In wikipedia the following example is given about what an estimator is and what the estimand is: "For example, the sample mean is a commonly used estimator of the population mean. "
estimator=sample mean
population mean= the estimand
value of the estimator = estimate
Now, what does it mean to find the expectation value of the estimator?
If the estimator, in the above example is the sample mean, then when we want to find the expectation value of the estimator, we want to find the expectation value of the mean? What does this even mean? How can we find the expectation value of the mean of a sample?
The expected value is with respect to the sampling distribution of the sample mean. To explain what that is, fix some population, and imagine you could repeatedly sample from that population. For each sample, calculate the sample mean. Then you get some distribution of sample means which is called the sampling distribution. The expected value of the sample mean with respect to that distribution is what you seek.

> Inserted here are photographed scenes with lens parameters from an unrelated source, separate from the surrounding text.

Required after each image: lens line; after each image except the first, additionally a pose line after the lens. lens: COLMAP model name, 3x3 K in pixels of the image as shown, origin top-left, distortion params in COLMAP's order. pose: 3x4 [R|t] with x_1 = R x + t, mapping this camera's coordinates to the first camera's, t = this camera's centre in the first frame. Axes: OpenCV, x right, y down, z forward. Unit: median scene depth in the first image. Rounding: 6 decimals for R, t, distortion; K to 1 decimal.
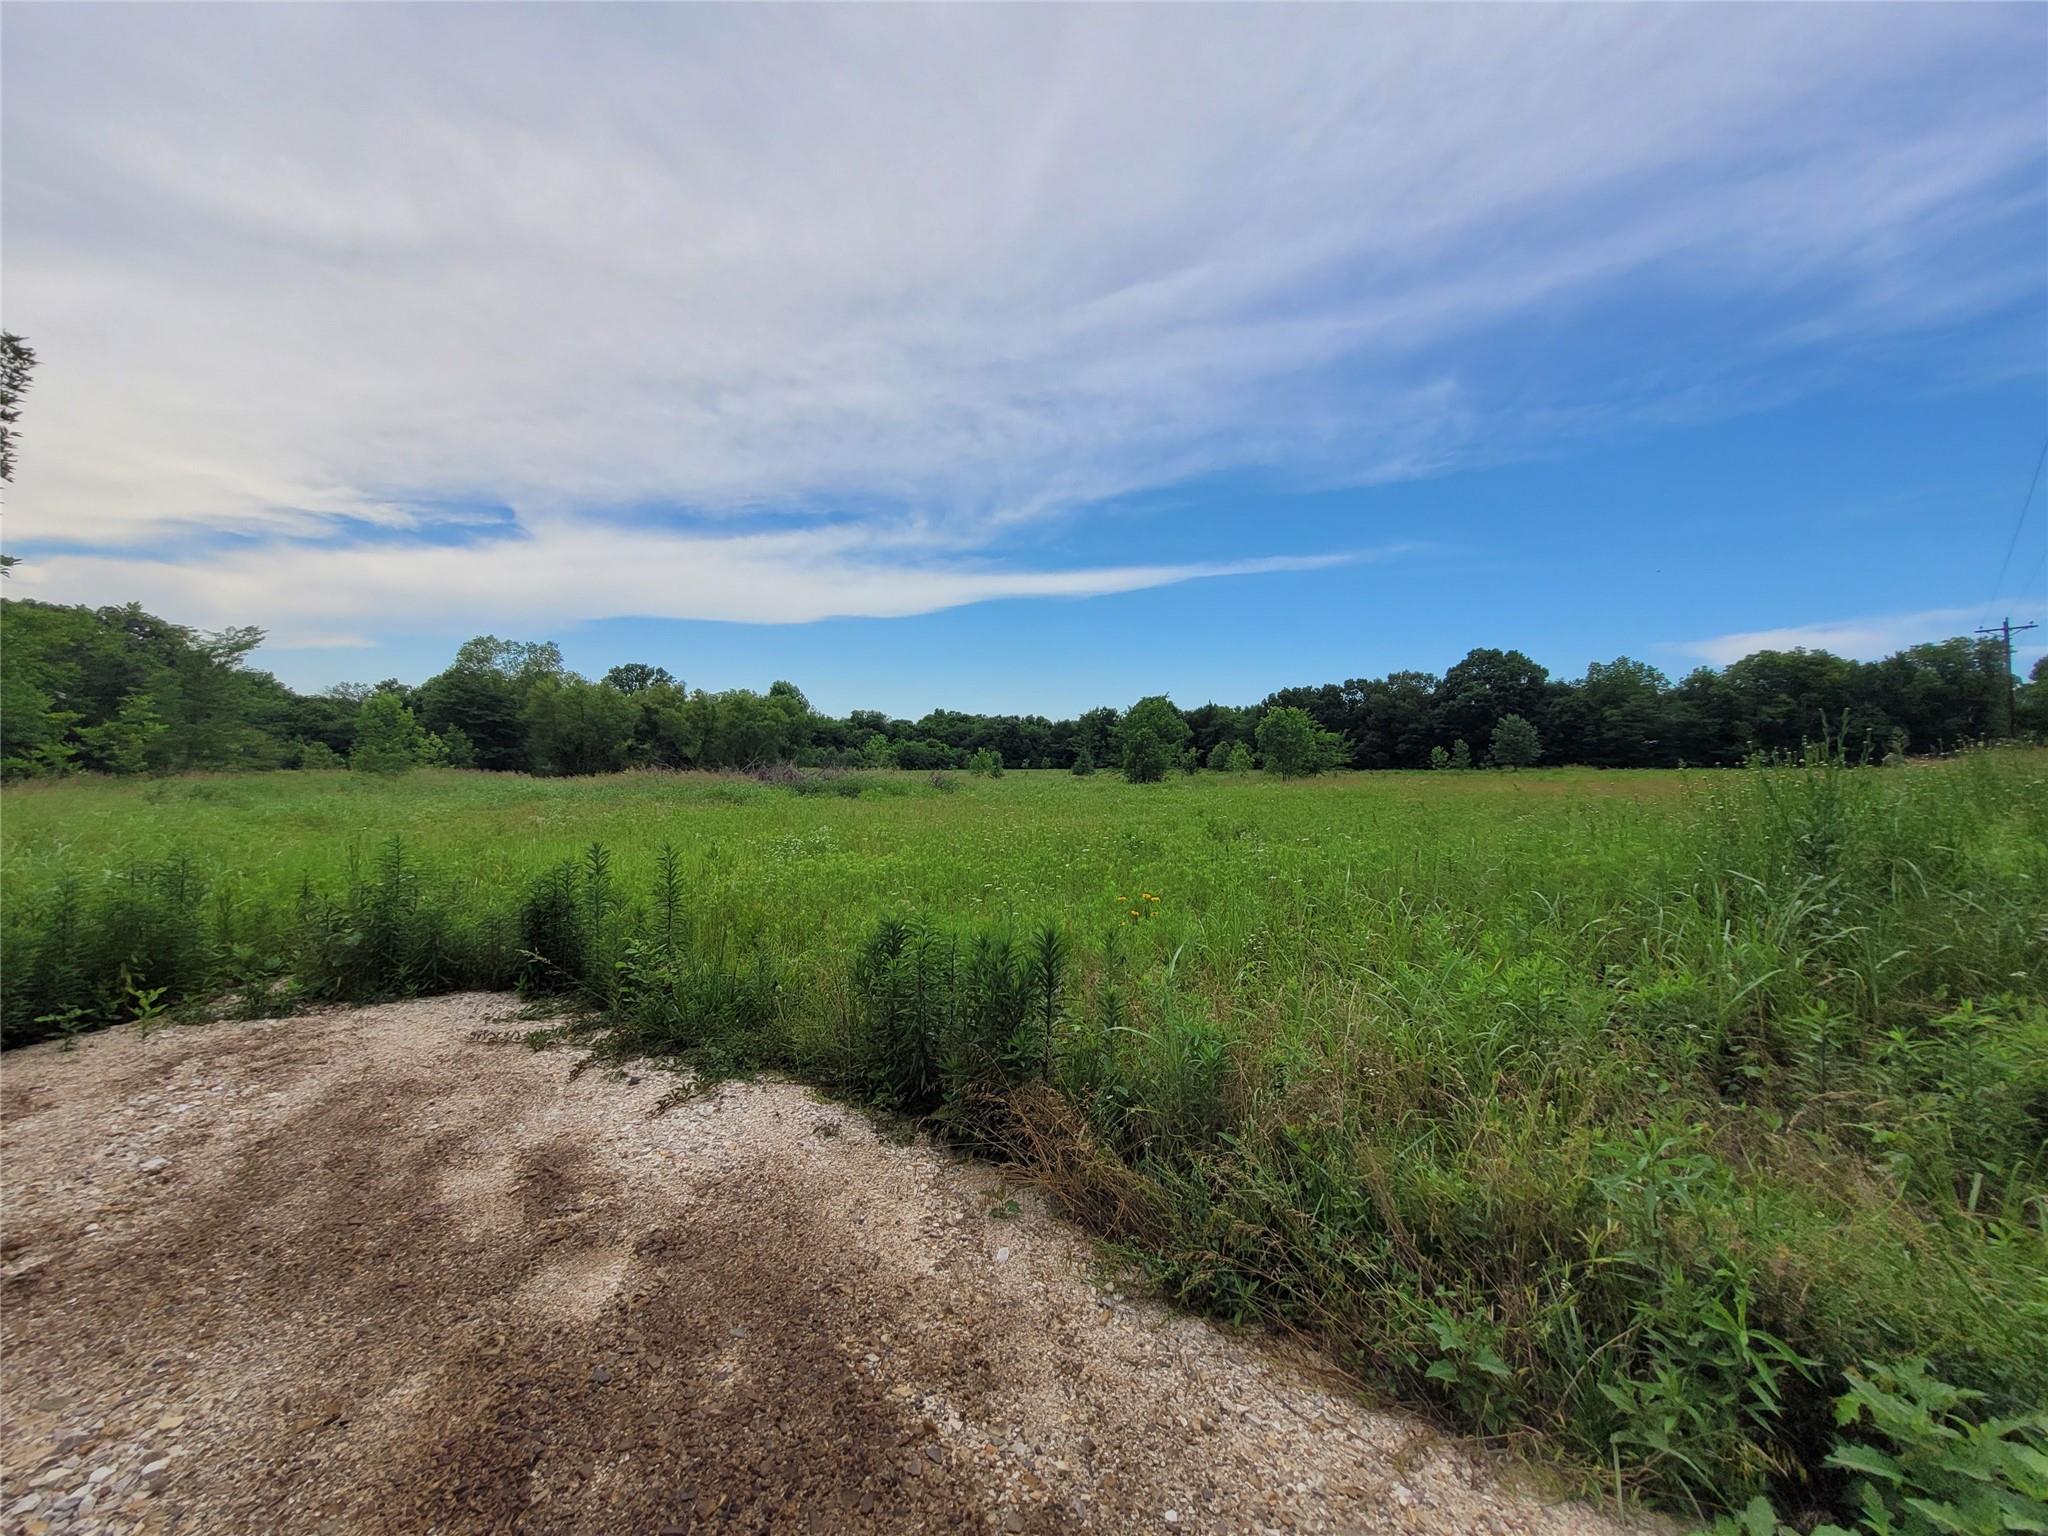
lens RADIAL K [[782.0, 0, 1025.1], [0, 782.0, 735.4], [0, 0, 1]] dist [-0.003821, -0.000408]
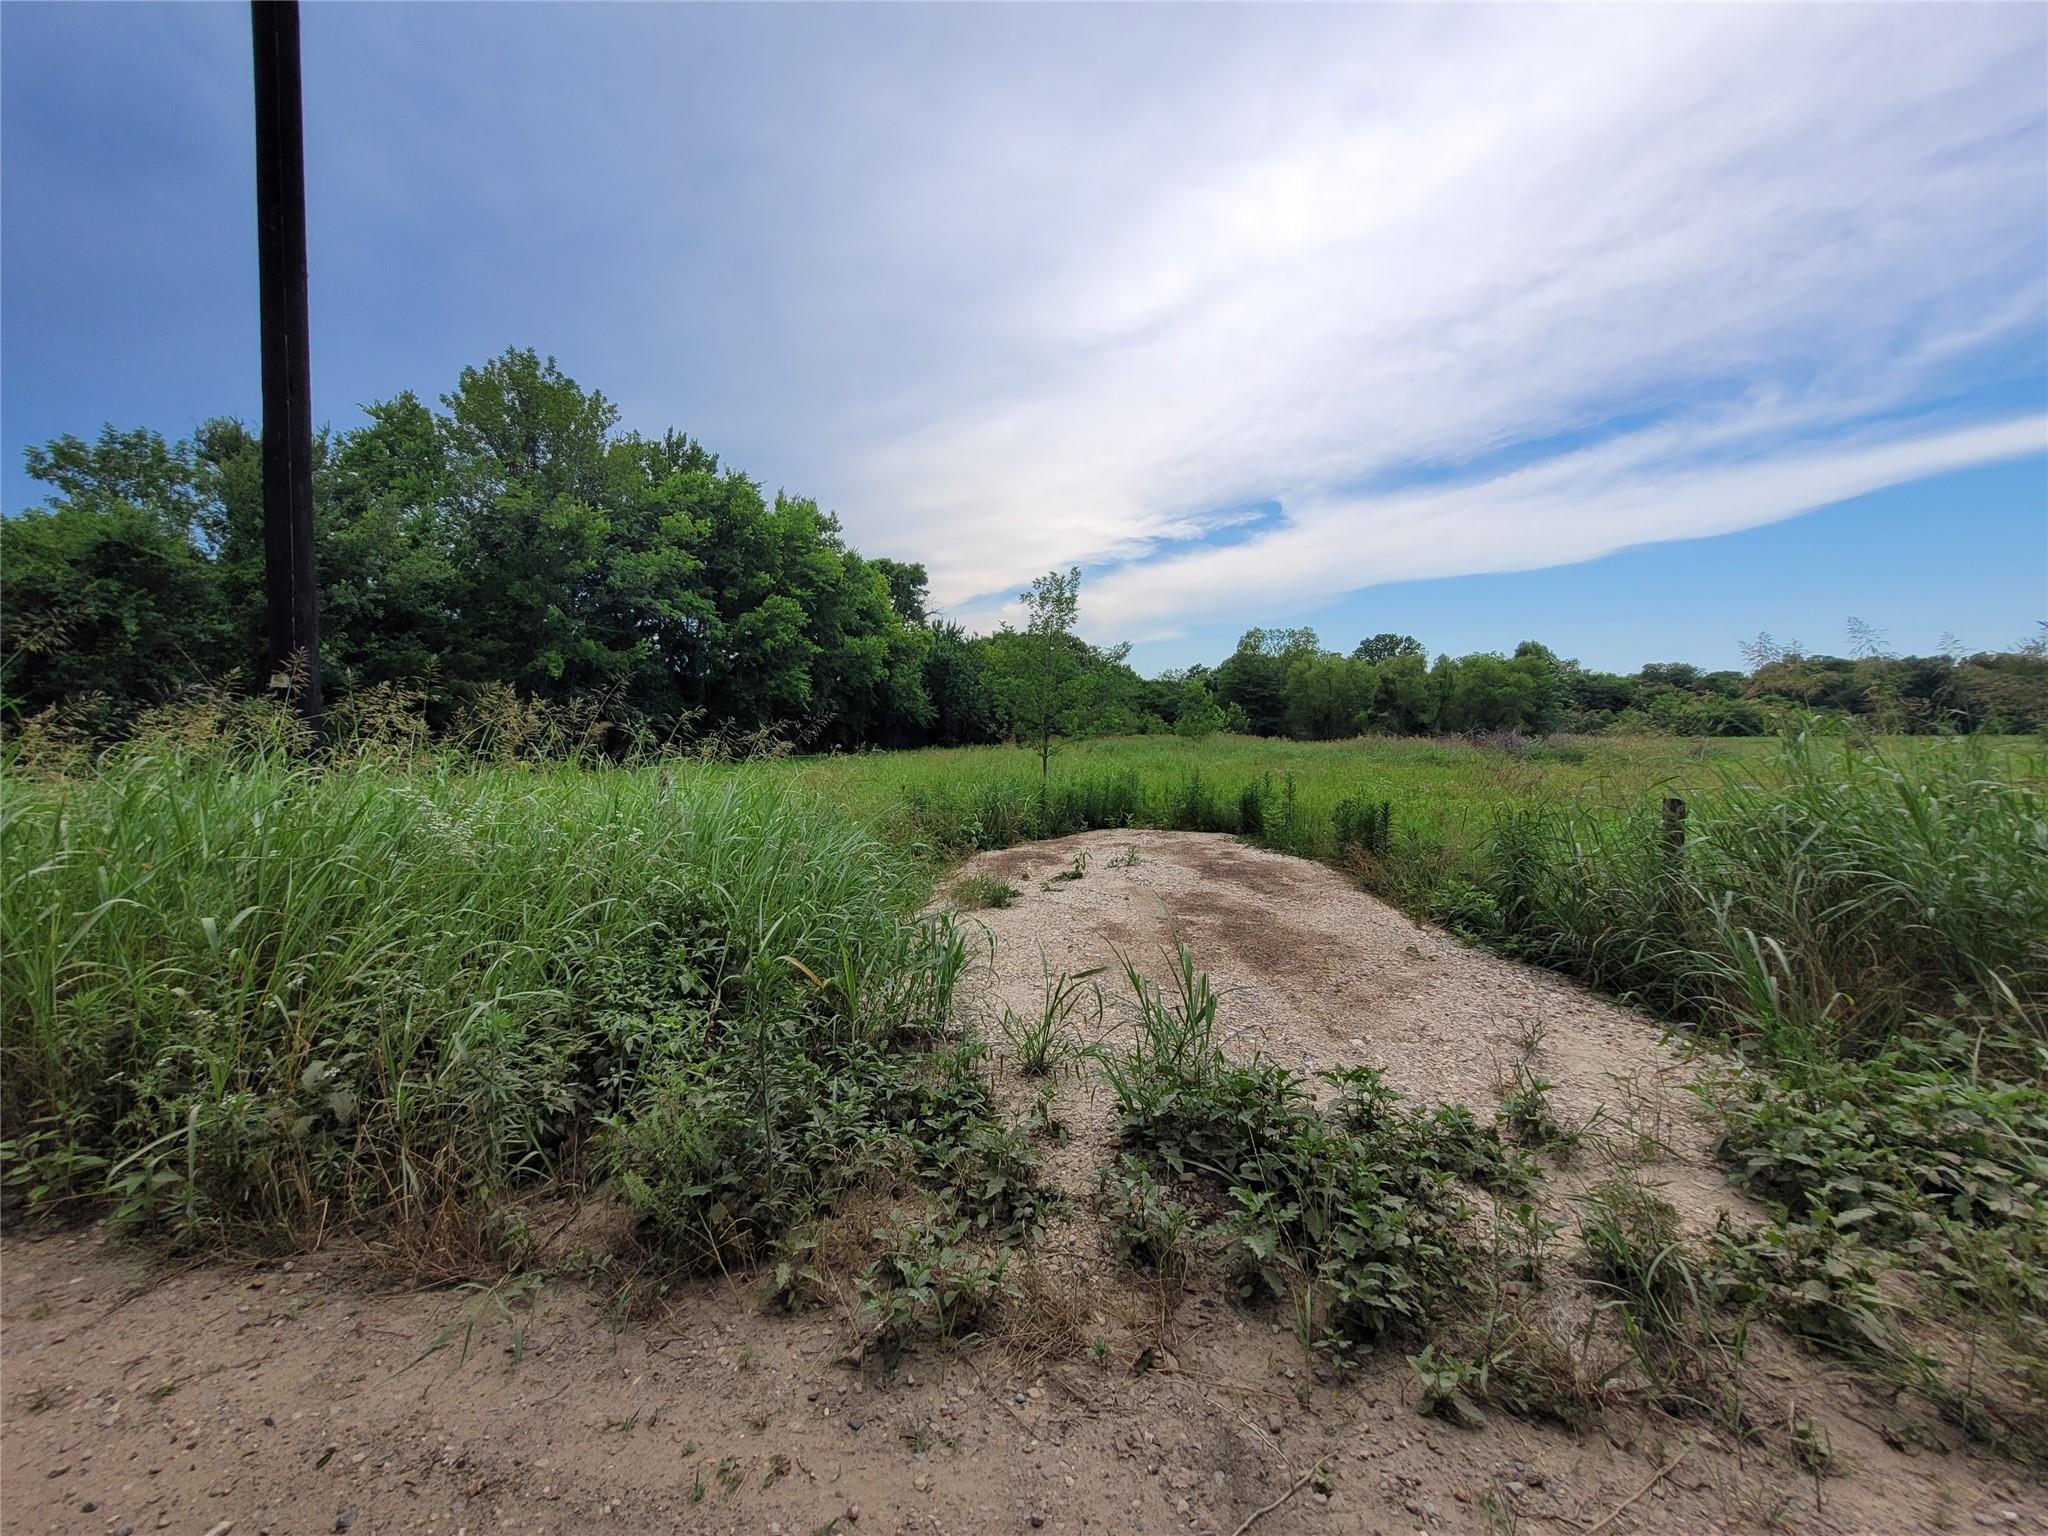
lens RADIAL K [[782.0, 0, 1029.8], [0, 782.0, 765.0], [0, 0, 1]] dist [-0.003821, -0.000408]
pose [[0.625053, 0.031823, -0.779934, 0.056359], [0.033090, 0.997190, 0.067206, -0.004751], [0.779881, -0.067815, 0.622243, -0.066658]]
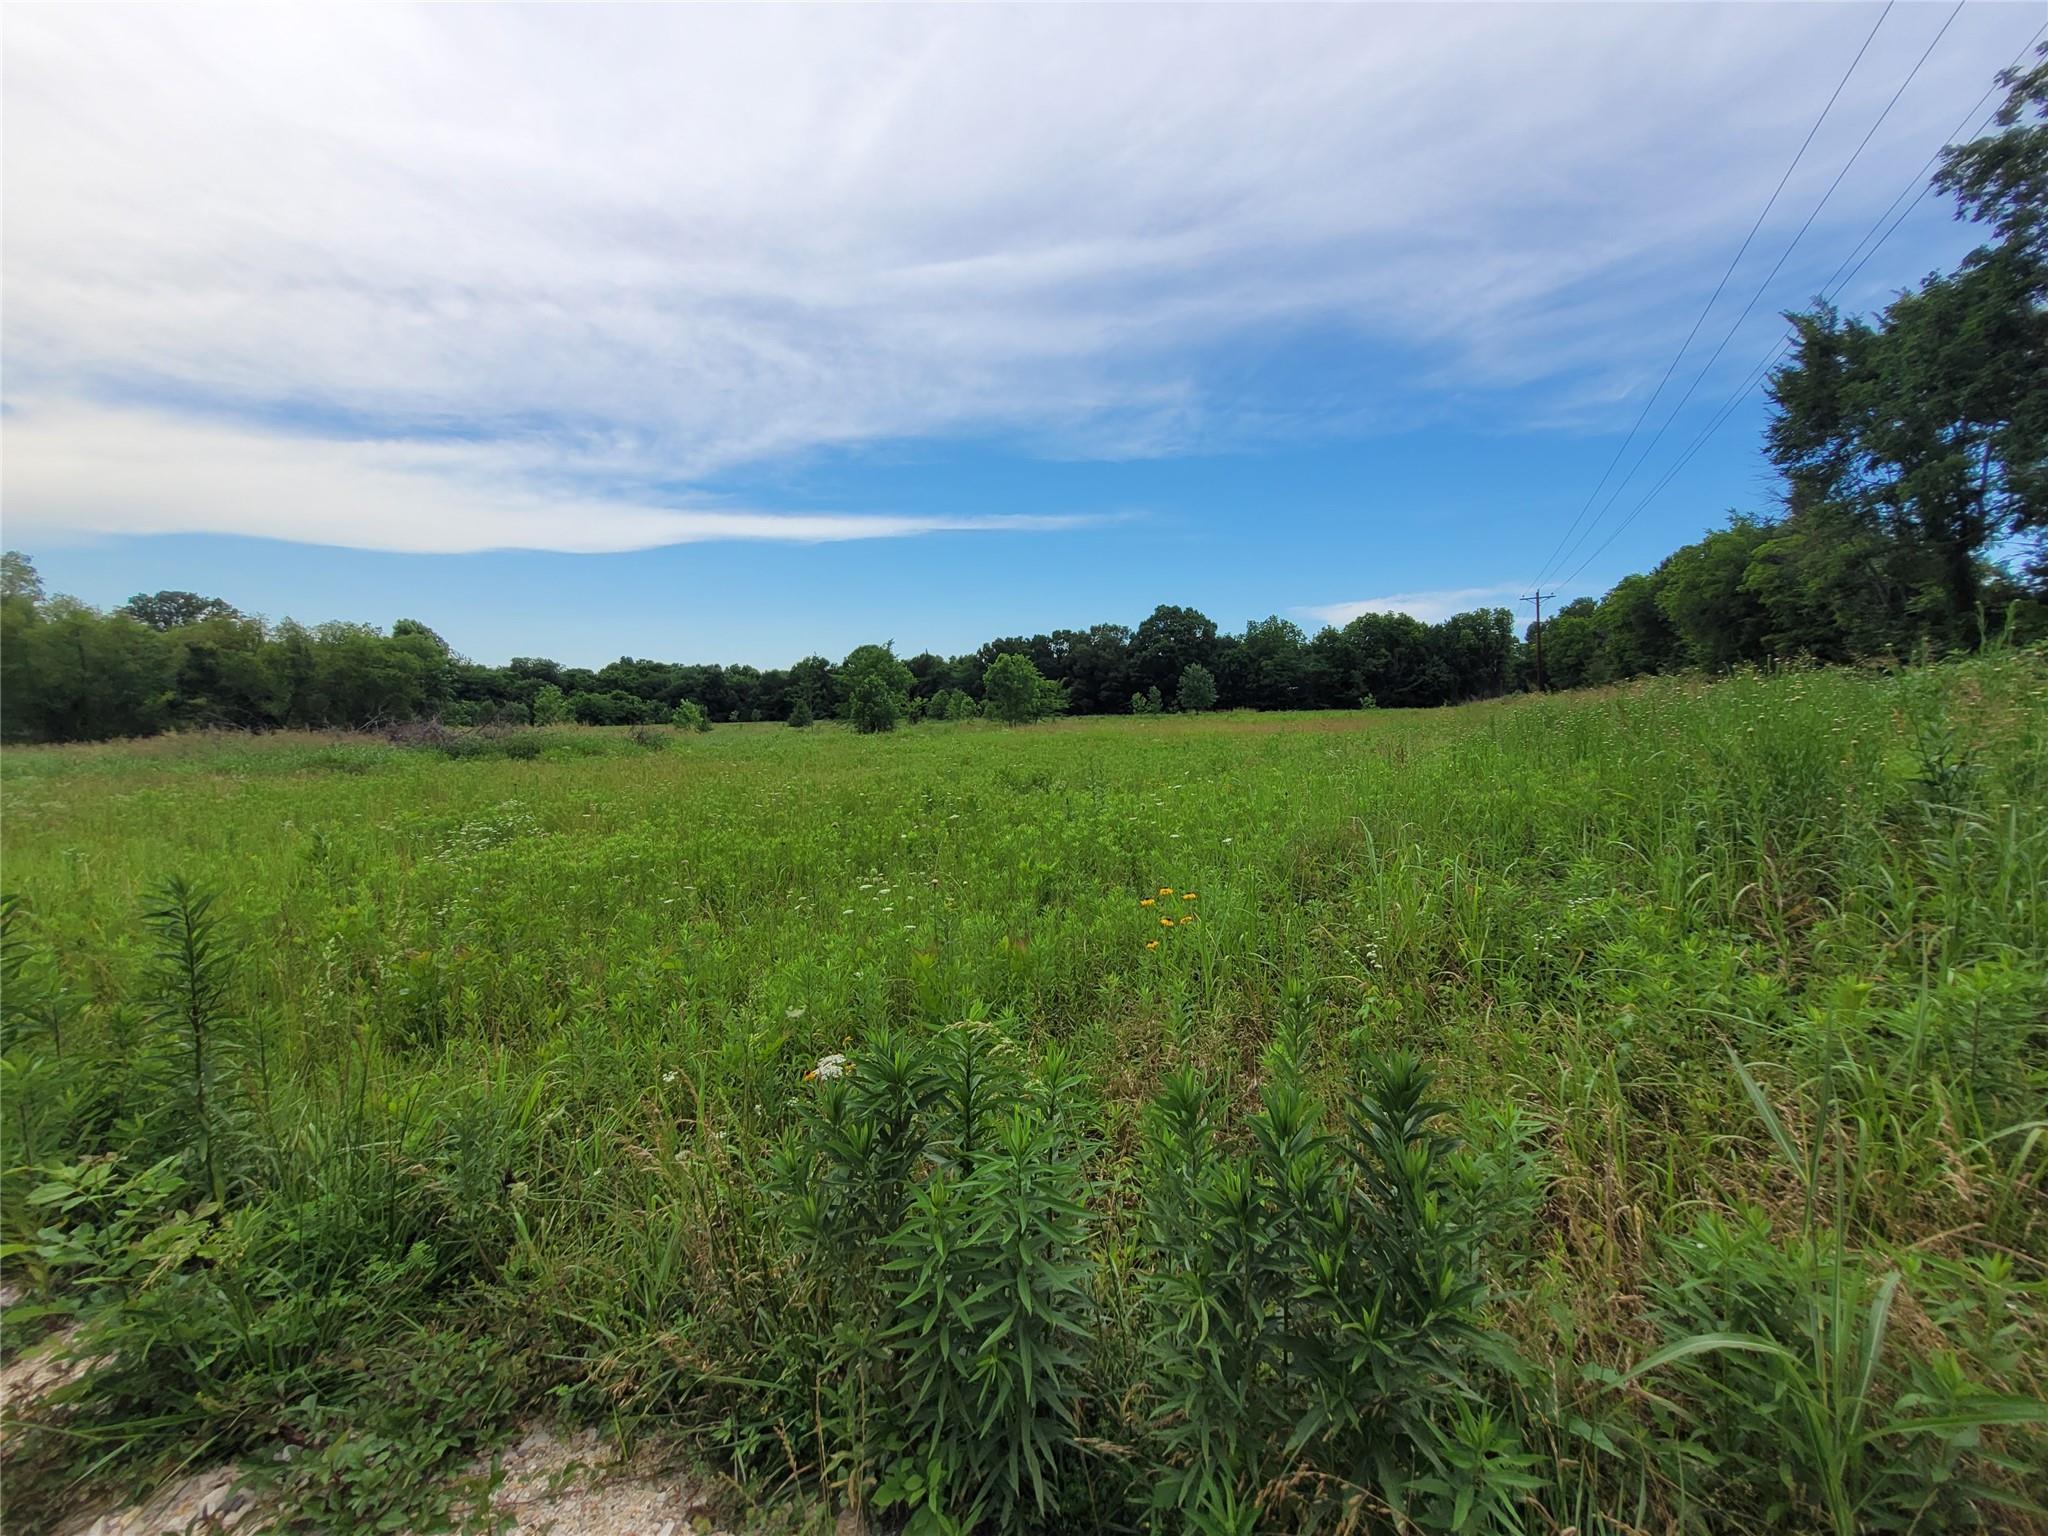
lens RADIAL K [[782.0, 0, 1017.8], [0, 782.0, 760.5], [0, 0, 1]] dist [-0.003821, -0.000408]
pose [[0.937786, -0.037431, 0.345189, -0.009730], [0.004390, 0.995371, 0.096008, 0.002148], [-0.347185, -0.088519, 0.933610, 0.026110]]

Specifically, suppose we draw data independently $y_1, \ldots, y_n$ from a normal distribution with mean $\mu$ and variance $\sigma^2$. We know $\sigma^2$, but don't know $\mu$, and want to estimate it. Then a natural estimator of $\mu$ is the sample mean $\bar{x} = \frac{1}{n}\sum_{i = 1}^n x_i$. What is the distribution of this estimator? Well, since each $y_i$ is drawn from a normal distribution, the sample mean is a sum of normally distributed random variables, which is itself normally distributed. But with what mean and variance? The expected value is
\begin{align} \mathrm{E}(\bar{x}) &= \mathrm{E}\left(\frac{1}{n}\sum_{i = 1}^n x_i \right)\\ &= \frac{1}{n}\sum_{i = 1}^n \mathrm{E}(x_i) \\ &= \frac{1}{n} n \mu = \mu. \end{align}
Note that in the last line I used the fact that the draws are identically distributed. So the expected value of the estimator is the population mean. This is good because in expectation, as we sample over and over again, the sample mean will give us the correct answer. The variance is
\begin{align} \mathrm{Var}(\bar{x}) &= \mathrm{Var}\left(\frac{1}{n}\sum_{i = 1}^n x_i \right)\\ &= \frac{1}{n^2}\sum_{i = 1}^n \mathrm{Var}(x_i) \\ &= \frac{1}{n^2} n \sigma^2 = \frac{\sigma^2}{n}. \end{align}
Thus, $\bar{x} \sim \mathcal{N}(\mu, \frac{\sigma^2}{n})$. This is the sampling distribution of the sample mean. Note that in the second line I used that the draws are independent, and in the third line that they are identically distributed.
Note that not all estimators have the property that their expected value is equal to the population parameter you are trying to estimate (take for example the estimator that always outputs the number $1$). The estimators that do have this property are called unbiased.
Hope this helps.